Formed in Montreal in 2005, Islands (@nickfromislands) offers up their fourth studio release with A Sleep & A Forgetting. The latest project from Canadian songwriter Nicholas Thorburn, Islands has not only been critically acclaimed for their studio work, but also their live performances, at times leading the audience out into the street after a show a la Pied Piper. Thorburn, who sometimes performs as “Nick Diamonds”, has been fronting bands since the early 2000s, and we’ve seen him go through a few evolutions as a songwriter and bandleader.

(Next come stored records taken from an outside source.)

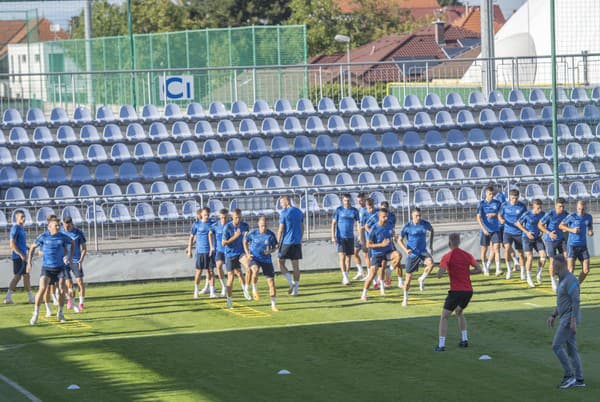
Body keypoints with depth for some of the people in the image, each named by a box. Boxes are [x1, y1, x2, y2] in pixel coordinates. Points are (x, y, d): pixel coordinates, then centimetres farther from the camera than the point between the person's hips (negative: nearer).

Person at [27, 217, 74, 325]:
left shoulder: (62, 237, -4)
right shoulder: (43, 236, -9)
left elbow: (72, 243, 17)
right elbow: (33, 247, 5)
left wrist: (71, 257, 7)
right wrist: (29, 263, 0)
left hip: (60, 268, 2)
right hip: (46, 268, -2)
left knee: (62, 290, -6)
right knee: (42, 289, -17)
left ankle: (60, 314, 15)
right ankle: (35, 314, -6)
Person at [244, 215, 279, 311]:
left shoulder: (271, 235, -8)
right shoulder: (252, 233, -8)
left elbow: (275, 247, 4)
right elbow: (245, 241, 10)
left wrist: (270, 251, -18)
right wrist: (247, 254, -1)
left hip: (266, 259, 1)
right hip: (254, 258, -1)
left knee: (271, 281, -2)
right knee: (255, 270, -35)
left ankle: (274, 305, 9)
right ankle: (254, 290, -9)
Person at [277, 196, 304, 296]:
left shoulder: (284, 213, -9)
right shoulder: (299, 212, 10)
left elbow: (281, 230, -10)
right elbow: (302, 228, 16)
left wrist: (278, 242, -3)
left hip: (286, 242, -6)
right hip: (297, 242, 6)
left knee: (281, 263, 5)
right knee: (296, 265, 6)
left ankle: (291, 282, -11)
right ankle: (295, 288, 4)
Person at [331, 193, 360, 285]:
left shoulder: (354, 211, 5)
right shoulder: (338, 210, -2)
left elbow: (357, 224, 6)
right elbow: (333, 223, -1)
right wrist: (333, 237, -9)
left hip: (350, 237, 3)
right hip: (340, 237, -3)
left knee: (348, 257, 6)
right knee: (342, 256, -13)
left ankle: (345, 278, 15)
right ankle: (345, 278, -18)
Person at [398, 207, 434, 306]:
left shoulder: (425, 224, -6)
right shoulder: (407, 226, -12)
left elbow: (431, 230, 18)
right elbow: (400, 240, -3)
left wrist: (431, 243, 10)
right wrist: (406, 250, -20)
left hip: (423, 251, 2)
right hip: (412, 253, -2)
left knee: (430, 263, -30)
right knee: (408, 277, 3)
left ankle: (422, 279, -2)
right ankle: (405, 298, 21)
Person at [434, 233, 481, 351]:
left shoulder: (447, 257, -8)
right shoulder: (467, 255, 7)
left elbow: (440, 275, -16)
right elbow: (479, 270, 6)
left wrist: (441, 270, 7)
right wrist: (465, 271, 12)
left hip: (456, 291, -6)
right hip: (468, 290, 6)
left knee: (444, 317, 3)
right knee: (459, 312, 30)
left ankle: (441, 345, -7)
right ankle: (464, 339, 24)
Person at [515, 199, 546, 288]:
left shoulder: (542, 214, -4)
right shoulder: (527, 214, -16)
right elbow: (518, 224, -5)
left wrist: (542, 231, -2)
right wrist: (526, 232, -13)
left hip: (537, 238, 4)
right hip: (527, 238, -4)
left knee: (543, 255, -12)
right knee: (530, 257, -11)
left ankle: (539, 273, 11)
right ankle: (529, 278, 4)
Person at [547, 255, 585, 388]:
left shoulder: (570, 280, -17)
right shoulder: (563, 280, 16)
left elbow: (576, 301, -22)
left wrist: (573, 321, -27)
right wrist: (553, 316, 21)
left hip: (570, 319, -10)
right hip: (564, 319, 10)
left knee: (556, 346, -9)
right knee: (571, 349, 9)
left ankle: (569, 376, -5)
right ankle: (579, 380, 11)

On A Sleep & A Forgetting, Islands  are offering up a different take on the currently trending beach vibe that indie bands all seem to be dipping into these days. Named after an Orson Scott Card short story, the album is full of dulcet doo-wop and soulful, down-tempo grooves. Songwriter Nicholas Thorburn wrote A Sleep & A Forgetting alone at the piano during a break-up inspired relocation to Los Angles from New York. Thorburn says it is “far more personal than any I’ve made before”.

“This Is Not A Song” is one of my favorites. Spoiler alert: it actually is a song. This piano-driven soul number, sweetened by warm strings and organ pads, is deliciously throwback and would make Al Green smile. “No Crying” is another endearing retro gem. Shimmering with tremolo surf guitars and Thorburn’s easy tenor, it sounds like the slow dance song from your grandmother’s prom, and I mean that in the best kind of way. “Hallways” is another highlight, featuring banging one-finger piano hooks and addictive shuffle percussion.

What I like best about A Sleep & A Forgetting, though, is that its final form does remarkably little to cloud over its bare-bones conception. These days, it’s all too common for an album to suffer from overproduction that obscures the songs beneath. With this release, however, Islands have stood resolute to present the product of this album as the organic project of its creator. As Thorburn sings on “Lonely Love”, the “lonely hands of a lonely little man” made this album and not much more.